Curated clinical annotations
| Characteristic | Allowed values | Description |
|---|---|---|
| sample_type | tumour, metastatic, cellline, healthy, adjacentnormal | Healthy, only from individuals without cancer; adjacentnormal, from individuals with cancer; |
| histological_type | ser, endo, clearcell, mucinous, other, mix, undifferentiated | ser, serous; endo, endometrioid; clearcell, mixture of ser + endo. Other includes sarcomatoid, endometroid, papillary serous, adenocarcinoma, dysgerminoma |
| primarysite | ov, ft, other | Ov, ovary; ft, fallopian tube |
| arrayedsite | ov, ft, other | ov, ovary; ft, fallopian tube |
| summarygrade | low, high | low, 1, 2, LMP (low malignant potential); high, 3, 2/3 |
| summarystage | early, late | early, FIGO I, II, I/II; late, FIGO III, IV, II/III, III/IV |
| tumourstage | 1, 2, 3, 4 | FIGO Stage (I–IV, translated to 1–4 for R usage) |
| substage | a, b, c, d | Substage (abcd) |
| grade | 1, 2, 3 | Grade ( |
| age_at_initial_pathologic_diagnosis | 1-99 | Age at initial pathologic diagnosis in years |
| pltx | y/n | Patient treated with Platin |
| tax | y/n | Patient treated with Taxol |
| neo | y/n | Neoadjuvant treatment |
| days_to_tumour_recurrence | decimal | Time to recurrence or last follow-up in days |
| recurrence_status | recurrence, no recurrence | Recurrence censoring variable |
| days_to_death | decimal | Time to death or last follow-up in days |
| vital_status | living, deceased | Overall survival censoring variable |
| os_binary | short, long | Dichotomized overall survival time; as defined by study |
| relapse_binary | short, long | Dichotomized relapse variable; as defined by the study |
| site_of_tumour_first_recurrence | metastasis, locoregional, etc. | Site of the first recurrence |
| primary_therapy_outcome_success | completeresponse, etc. | Response to any kind of therapy |
| bebulking | optimal, suboptimal | Amount of residual disease (optimal ≤ 1 cm) |
| percent_normal_cells | 0–100+/− | Estimated percentage of normal cells; 20− ≤ 20% |
| percent_stromal_cells | 0–100+/− | Estimated percentage of stromal cells |
| percent_tumour_cells | 0–100+/− | Estimated percentage of tumour cells; 80+ ≥ 80% |
| batch | character | Hybridization date or other available batch variable |
| uncurated_author_metadata | character | All original, uncurated metadata |
Additional study-specific details are provided in the package manual.
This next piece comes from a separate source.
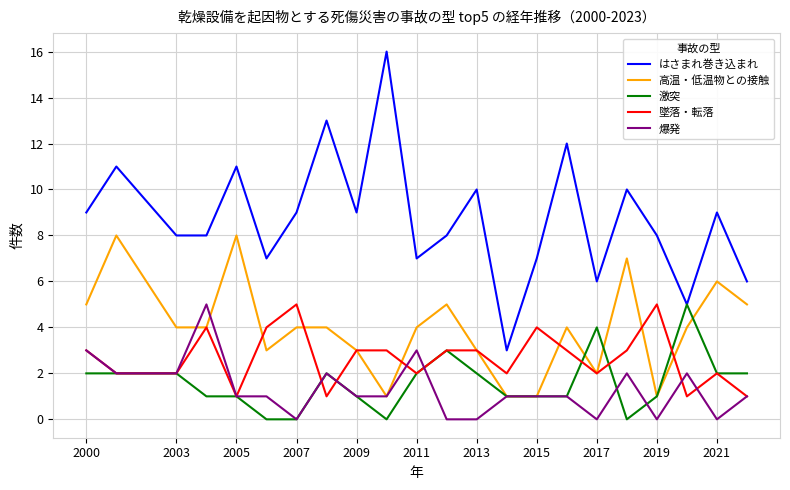

What are all the series names shown in the legend?

はさまれ巻き込まれ, 高温・低温物との接触, 激突, 墜落・転落, 爆発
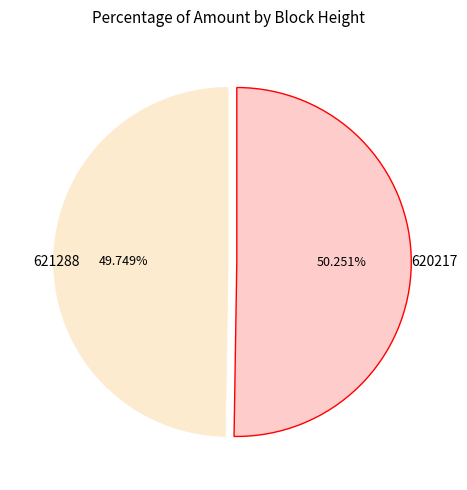

Combined, what portion of the pie is 621288 and 620217?

100.0%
aMost ovarian cancer pathologists follow the FIGO grading system, although some exceptions (15, 22, 25) are noted in the package manual.
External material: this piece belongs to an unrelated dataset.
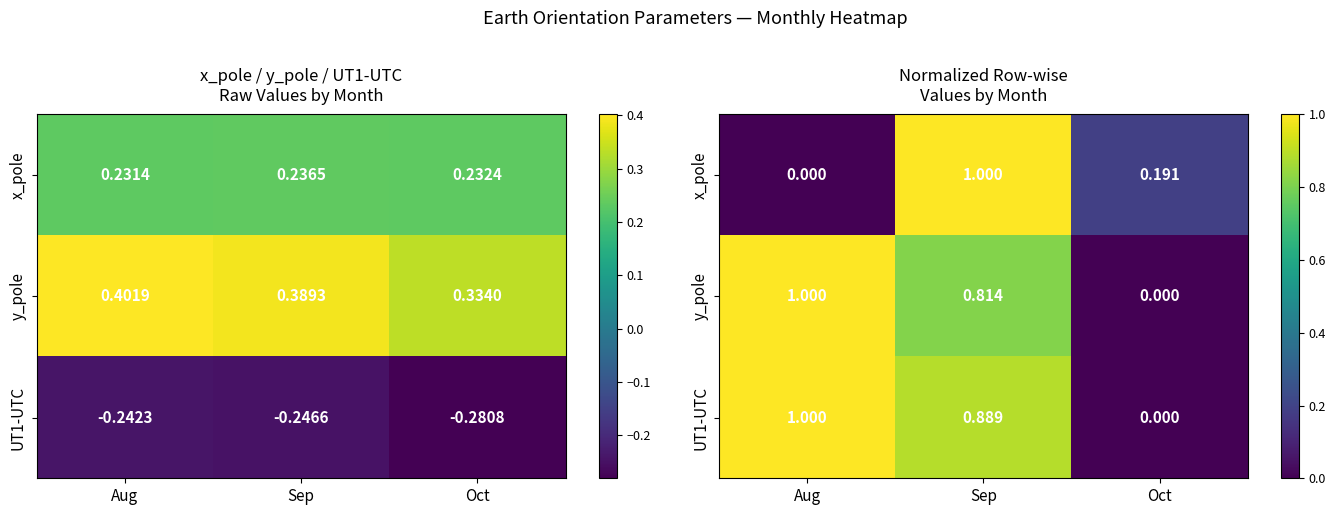

What is the total value across all series at Aug?

2.0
Figure 2Available clinical annotation. This heatmap visualizes for each curated clinical characteristic (rows) the availability in each data set (columns). Red indicates that the corresponding characteristic is available for at least one sample in the data set. See Table 2 for descriptions of these characteristics.
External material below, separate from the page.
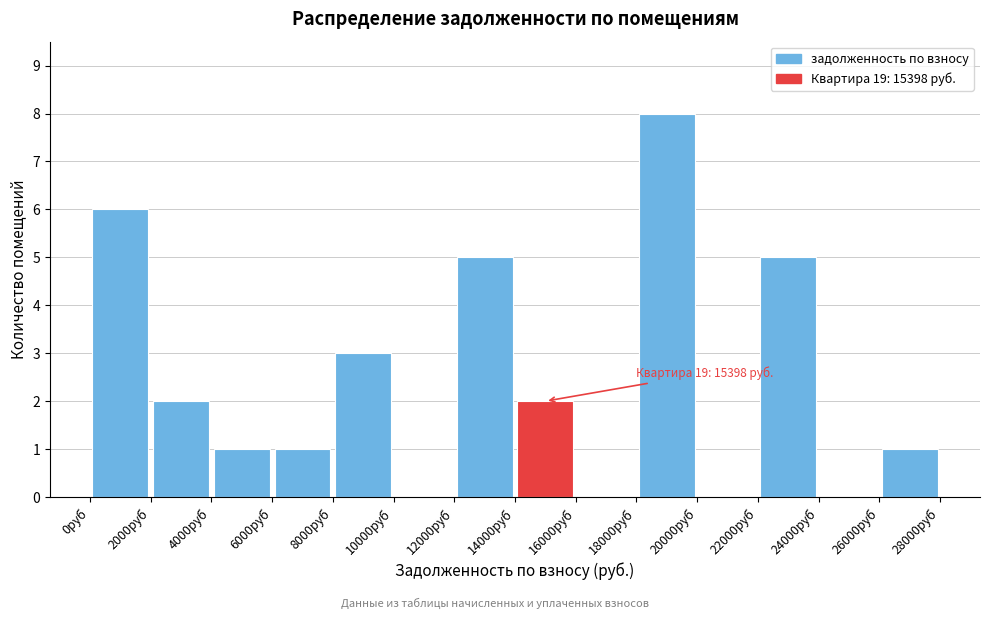

Over which range of the x-axis is the bar tallest?

18000 to 20000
Figure 3The database confirms CXCL12 as prognostic of overall survival in patients with ovarian cancer. Forest plot of the expression of the chemokine CXCL12 as a univariate predictor of overall survival, using all 14 data sets with applicable expression and survival information. HR indicates the factor by which overall risk of death increases with a one standard deviation increase in CXCL12 expression. A summary HR significantly larger than 1 indicates that patients with high CXCL12 levels had poor outcome and confirms in several lines of code the previously reported association between CXCL12 abundance and patient survival (9). Consideration of important clinicopathological features such as stage, grade, histology and residual disease (optimal surgical debulking) is also straightforward; examples are provided in the package vignette.